Florida law provides for four alternate, abbreviated procedures other than Formal Administration.
Until January 1, 2002, Family Administration is generally available if beneficiaries consist solely of a surviving spouse, lineal descendants (i.e., children, grandchildren, great grandchildren, etc.) or lineal ascendants (i.e., parents, grandparents, great grandparents, etc.), and the value of the gross estate for federal estate tax purposes is less than $60,000.
Summary Administration is generally available if the value of the estate subject to probate in Florida (less property which is exempt from the claims of creditors) is not more than $25,000 or the decedent has been dead for more than two years. Beginning January 1, 2002, the $25,000 amount referred to above changes to $75,000.
Under Family Administration and Summary Administration, the persons who receive the estate assets remain liable for claims against the decedent for two years after the date of death. This period may be reduced in Summary Administration by publication of notice in a local newspaper.

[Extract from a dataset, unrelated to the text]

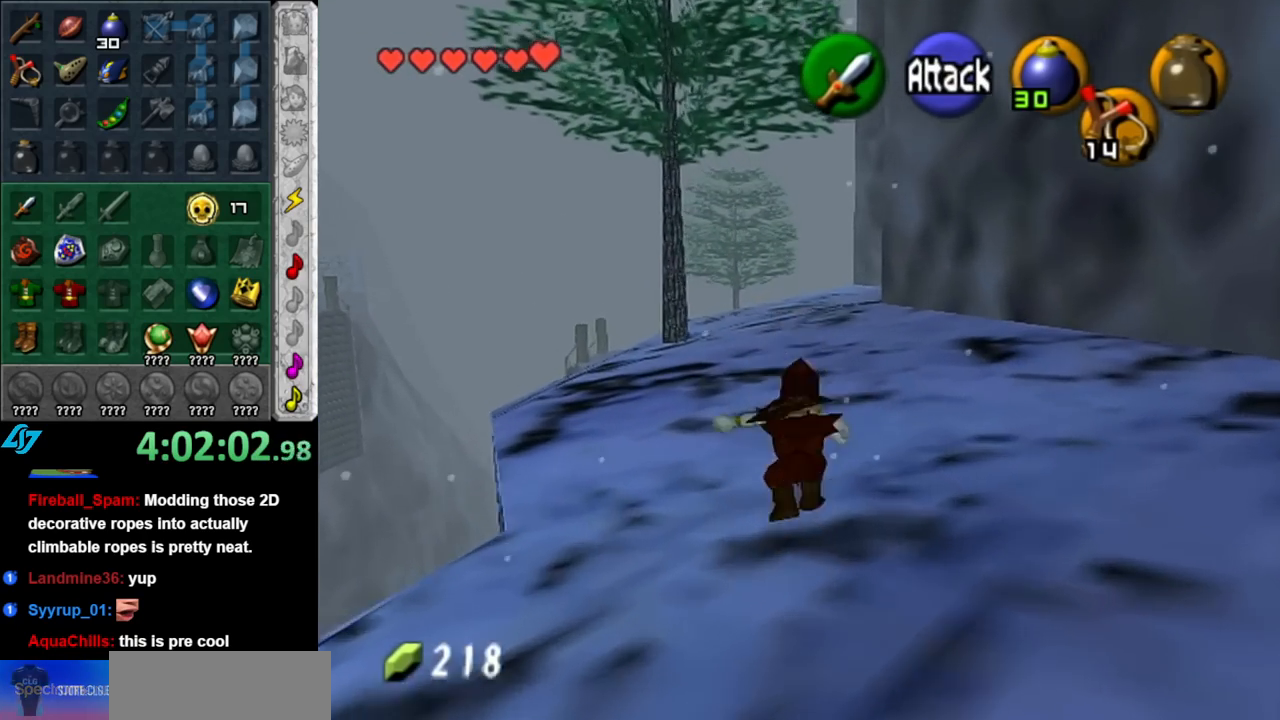
{"buttons": ["A"], "left_stick": "up", "right_stick": "center", "events": [[500, "A", "down"]]}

In a Family Administration, the two-year period may be reduced by using Formal Administration until all claims of creditors have been barred.
The third alternative to Formal Administration is “Disposition Without Administration.” This is available if estate assets consist solely of exempt property (as defined by law and the Florida Constitution) and non-exempt personal property, the value of which does not exceed the combined total of up to $6,000 in funeral expenses, plus the amount of all reasonable and necessary medical and hospital expenses incurred in the last 60 days of the last illness.
The fourth alternative to Formal Administration is only available for decedents who were not Florida residents as of death. This is to admit the will of a nonresident decedent to record, if certain requirements are met and the will devises Florida real estate or any right in Florida real estate. When admitted to record in any Florida county where the real estate is located, the “foreign will” serves to pass title to the real estate as if the will had been admitted to probate. This procedure is available only if either two years have passed from the decedent’s death or the domiciliary personal representative has been discharged and there has been no estate administration in Florida.